I've found many great dividend-paying companies, and written about ones I think should make up the foundation of any dividend portfolio. I've written about ones that are high-yielding, and I've written about ones that the experts are buying.

Now I have turned my attention to finding what I consider the perfect stock. The company should have a long history of consistently paying and raising dividends. The yield should be high, and the payout ratio should be low, to ensure sustainability. The dividend-growth should be excellent, as should the company's projected earnings growth, and the PE should be reasonable.

I set the following criteria:

  • 10+ years of consistently paying and raising dividends

  • 2.5% yield or higher (current yield of S&P 500 is 2.0%)

  • Payout ratio under 50%

  • 5-year Dividend-growth rate of 7% or better

  • 5-year estimated earnings growth rate of 10% or better (the current 5-year estimated earnings growth rate for the S&P 500 is 10.15%)

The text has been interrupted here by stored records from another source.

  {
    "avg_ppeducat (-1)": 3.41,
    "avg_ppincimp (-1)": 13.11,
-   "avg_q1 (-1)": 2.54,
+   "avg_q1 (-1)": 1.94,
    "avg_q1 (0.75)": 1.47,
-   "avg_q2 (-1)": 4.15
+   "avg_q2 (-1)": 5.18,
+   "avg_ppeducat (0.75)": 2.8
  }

  • PE of 14 or under (S&P 500 PE is currently 14)

If a company can beat all those metrics, then I am considering it a perfect dividend-paying stock. Otherwise, you might just as well buy the S&P 50 ETF and earn its dividends.

I used David Fish's incredibly comprehensive worksheets in evaluating for the perfect stock. I considered 105 Dividend Champions (25+ years of dividend-paying) and 178 Dividend Contenders (10-24 years).

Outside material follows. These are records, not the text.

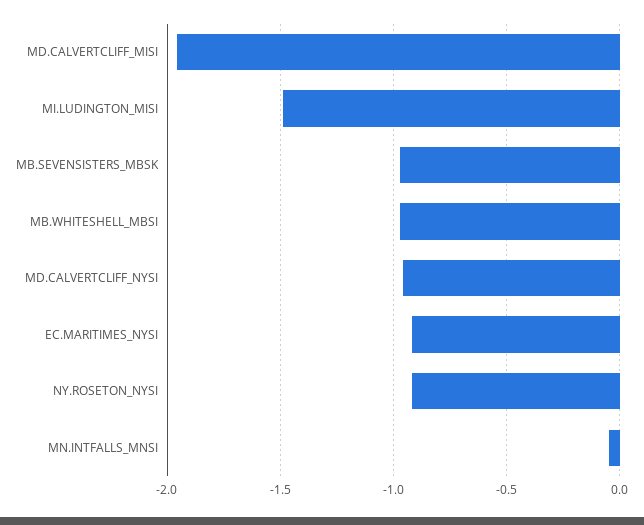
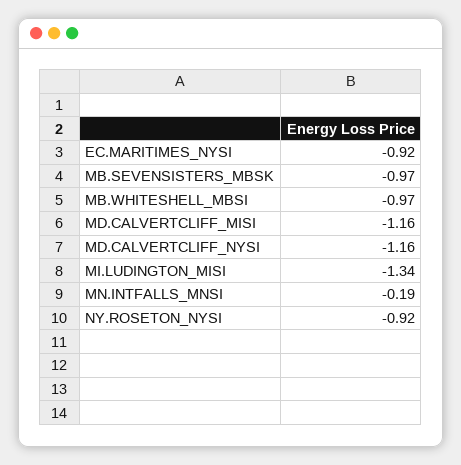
  {
-   "MD.CALVERTCLIFF_MISI": -1.95,
+   "MD.CALVERTCLIFF_MISI": -1.16,
-   "MI.LUDINGTON_MISI": -1.5,
+   "MI.LUDINGTON_MISI": -1.34,
    "MB.SEVENSISTERS_MBSK": -0.97,
    "MB.WHITESHELL_MBSI": -0.97,
-   "MD.CALVERTCLIFF_NYSI": -0.95,
+   "MD.CALVERTCLIFF_NYSI": -1.16,
    "EC.MARITIMES_NYSI": -0.92,
    "NY.ROSETON_NYSI": -0.92,
-   "MN.INTFALLS_MNSI": -0.05
+   "MN.INTFALLS_MNSI": -0.19
  }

And of those 283 companies, I discovered only three that met all of the criteria.

  1. Diebold (NYSE: DBD) is currently priced at about $30 per share. It has paid and raised dividends consistently for 59 years, and yields 3.7%. Its payout ratio is 38% and its PE is 10.1. Its 5-year annual DGR (dividend growth rate) is 12.0% and its estimated 5-year annual EGR (earnings growth rate) is 11.0%.

  2. First of Long Island (NASDAQ: FLIC) is currently trading at $29 per share. The company has paid and raised dividends consistently for 17 years, and it yields 3.4%. Its payout ratio is 43% and its PE is 12.6. Its 5-year annual DGR is 21.5% and its estimated 5-year annual EGR is 10.0%.

  3. Aflac (NYSE: AFL) is currently priced at $50 per share. It has paid and raised dividends consistently for 29 years, and it is yielding 2.7%. Its payout ratio is 24% and its PE is 9.1. Its 5-year annual DGR is 10.6% and its 5-year annual EGR is 11.1%.

There were several companies that came close, including Walgreen (NYSE: WAG), Cracker Barrel (NASDAQ: CBRL), and Billiton Limited (NYSE: BHP).

But if you're looking for perfection as I have defined it, there are only three.